/---
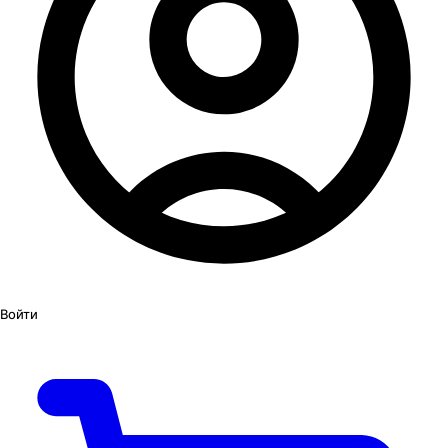
Войти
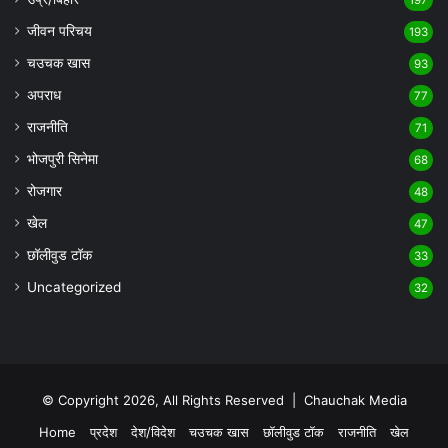
जीवन परिचय
193
चउचक खास
93
अपराध
77
राजनीति
71
भोजपुरी सिनेमा
68
रोजगार
48
खेल
47
छॉलीवुड टॉक
33
Uncategorized
32
© Copyright 2026, All Rights Reserved |
Chauchak Media
Home
प्रदेश
देश/विदेश
चउचक खास
छॉलीवुड टॉक
राजनीति
खेल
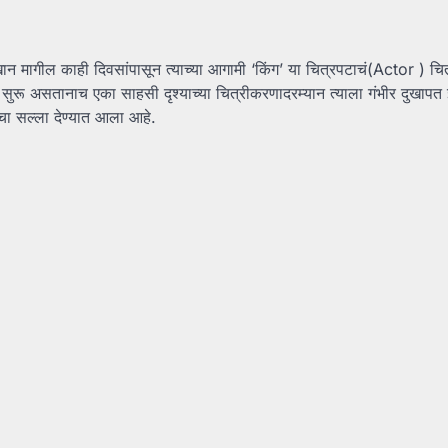
खान मागील काही दिवसांपासून त्याच्या आगामी ‘किंग’ या चित्रपटाचं(Actor ) च
 सुरू असतानाच एका साहसी दृश्याच्या चित्रीकरणादरम्यान त्याला गंभीर दुखापत
ाचा सल्ला देण्यात आला आहे.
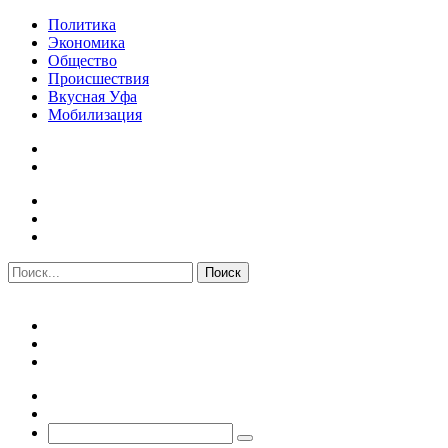
Политика
Экономика
Общество
Происшествия
Вкусная Уфа
Мобилизация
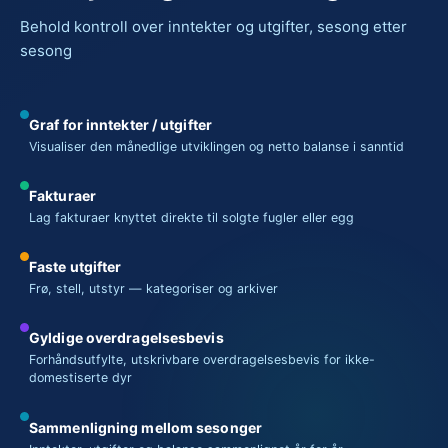
Behold kontroll over inntekter og utgifter, sesong etter
sesong
Graf for inntekter / utgifter
Visualiser den månedlige utviklingen og netto balanse i sanntid
Fakturaer
Lag fakturaer knyttet direkte til solgte fugler eller egg
Faste utgifter
Frø, stell, utstyr — kategoriser og arkiver
Gyldige overdragelsesbevis
Forhåndsutfylte, utskrivbare overdragelsesbevis for ikke-
domestiserte dyr
Sammenligning mellom sesonger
\---
In the lines above, find each one with "overdragelsesbevis" and list it.

ANSWER SPACE:
Gyldige overdragelsesbevis
Forhåndsutfylte, utskrivbare overdragelsesbevis for ikke-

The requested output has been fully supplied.